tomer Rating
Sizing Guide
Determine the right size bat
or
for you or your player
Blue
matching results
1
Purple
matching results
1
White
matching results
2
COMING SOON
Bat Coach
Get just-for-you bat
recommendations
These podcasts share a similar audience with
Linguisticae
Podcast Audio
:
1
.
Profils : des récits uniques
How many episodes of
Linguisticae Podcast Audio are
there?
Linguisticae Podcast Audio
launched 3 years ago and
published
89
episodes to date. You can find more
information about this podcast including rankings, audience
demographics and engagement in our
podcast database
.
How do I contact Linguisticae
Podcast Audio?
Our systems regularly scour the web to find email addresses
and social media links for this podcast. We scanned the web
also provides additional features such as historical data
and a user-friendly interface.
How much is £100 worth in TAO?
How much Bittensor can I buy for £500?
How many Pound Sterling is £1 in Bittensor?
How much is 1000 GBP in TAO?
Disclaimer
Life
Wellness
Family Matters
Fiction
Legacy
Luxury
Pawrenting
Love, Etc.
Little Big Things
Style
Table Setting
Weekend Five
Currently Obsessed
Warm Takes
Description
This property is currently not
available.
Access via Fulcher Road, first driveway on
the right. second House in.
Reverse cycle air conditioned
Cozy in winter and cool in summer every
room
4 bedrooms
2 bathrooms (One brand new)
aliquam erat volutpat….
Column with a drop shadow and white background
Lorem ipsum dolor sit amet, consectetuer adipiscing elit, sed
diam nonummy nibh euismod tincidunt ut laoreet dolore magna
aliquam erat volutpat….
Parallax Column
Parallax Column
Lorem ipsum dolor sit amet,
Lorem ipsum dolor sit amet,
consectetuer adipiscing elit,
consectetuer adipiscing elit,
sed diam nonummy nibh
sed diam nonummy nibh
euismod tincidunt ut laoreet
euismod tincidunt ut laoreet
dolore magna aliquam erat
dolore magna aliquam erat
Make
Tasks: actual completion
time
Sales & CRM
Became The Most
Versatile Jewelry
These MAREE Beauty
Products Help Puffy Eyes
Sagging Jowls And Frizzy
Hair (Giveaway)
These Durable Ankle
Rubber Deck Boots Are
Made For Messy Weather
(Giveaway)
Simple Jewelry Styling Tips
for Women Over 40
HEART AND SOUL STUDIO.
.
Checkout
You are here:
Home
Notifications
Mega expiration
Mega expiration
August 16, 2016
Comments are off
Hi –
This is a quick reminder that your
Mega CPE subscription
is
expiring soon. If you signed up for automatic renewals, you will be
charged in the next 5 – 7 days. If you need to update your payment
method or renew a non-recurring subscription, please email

————————

## [Task statement]
Without leaving anything out, repeat the data exactly.

## [Written response]
tomer Rating
Sizing Guide
Determine the right size bat
or
for you or your player
Blue
matching results
1
Purple
matching results
1
White
matching results
2
COMING SOON
Bat Coach
Get just-for-you bat
recommendations
These podcasts share a similar audience with
Linguisticae
Podcast Audio
:
1
.
Profils : des récits uniques
How many episodes of
Linguisticae Podcast Audio are
there?
Linguisticae Podcast Audio
launched 3 years ago and
published
89
episodes to date. You can find more
information about this podcast including rankings, audience
demographics and engagement in our
podcast database
.
How do I contact Linguisticae
Podcast Audio?
Our systems regularly scour the web to find email addresses
and social media links for this podcast. We scanned the web
also provides additional features such as historical data
and a user-friendly interface.
How much is £100 worth in TAO?
How much Bittensor can I buy for £500?
How many Pound Sterling is £1 in Bittensor?
How much is 1000 GBP in TAO?
Disclaimer
Life
Wellness
Family Matters
Fiction
Legacy
Luxury
Pawrenting
Love, Etc.
Little Big Things
Style
Table Setting
Weekend Five
Currently Obsessed
Warm Takes
Description
This property is currently not
available.
Access via Fulcher Road, first driveway on
the right. second House in.
Reverse cycle air conditioned
Cozy in winter and cool in summer every
room
4 bedrooms
2 bathrooms (One brand new)
aliquam erat volutpat….
Column with a drop shadow and white background
Lorem ipsum dolor sit amet, consectetuer adipiscing elit, sed
diam nonummy nibh euismod tincidunt ut laoreet dolore magna
aliquam erat volutpat….
Parallax Column
Parallax Column
Lorem ipsum dolor sit amet,
Lorem ipsum dolor sit amet,
consectetuer adipiscing elit,
consectetuer adipiscing elit,
sed diam nonummy nibh
sed diam nonummy nibh
euismod tincidunt ut laoreet
euismod tincidunt ut laoreet
dolore magna aliquam erat
dolore magna aliquam erat
Make
Tasks: actual completion
time
Sales & CRM
Became The Most
Versatile Jewelry
These MAREE Beauty
Products Help Puffy Eyes
Sagging Jowls And Frizzy
Hair (Giveaway)
These Durable Ankle
Rubber Deck Boots Are
Made For Messy Weather
(Giveaway)
Simple Jewelry Styling Tips
for Women Over 40
HEART AND SOUL STUDIO.
.
Checkout
You are here:
Home
Notifications
Mega expiration
Mega expiration
August 16, 2016
Comments are off
Hi –
This is a quick reminder that your
Mega CPE subscription
is
expiring soon. If you signed up for automatic renewals, you will be
charged in the next 5 – 7 days. If you need to update your payment
method or renew a non-recurring subscription, please email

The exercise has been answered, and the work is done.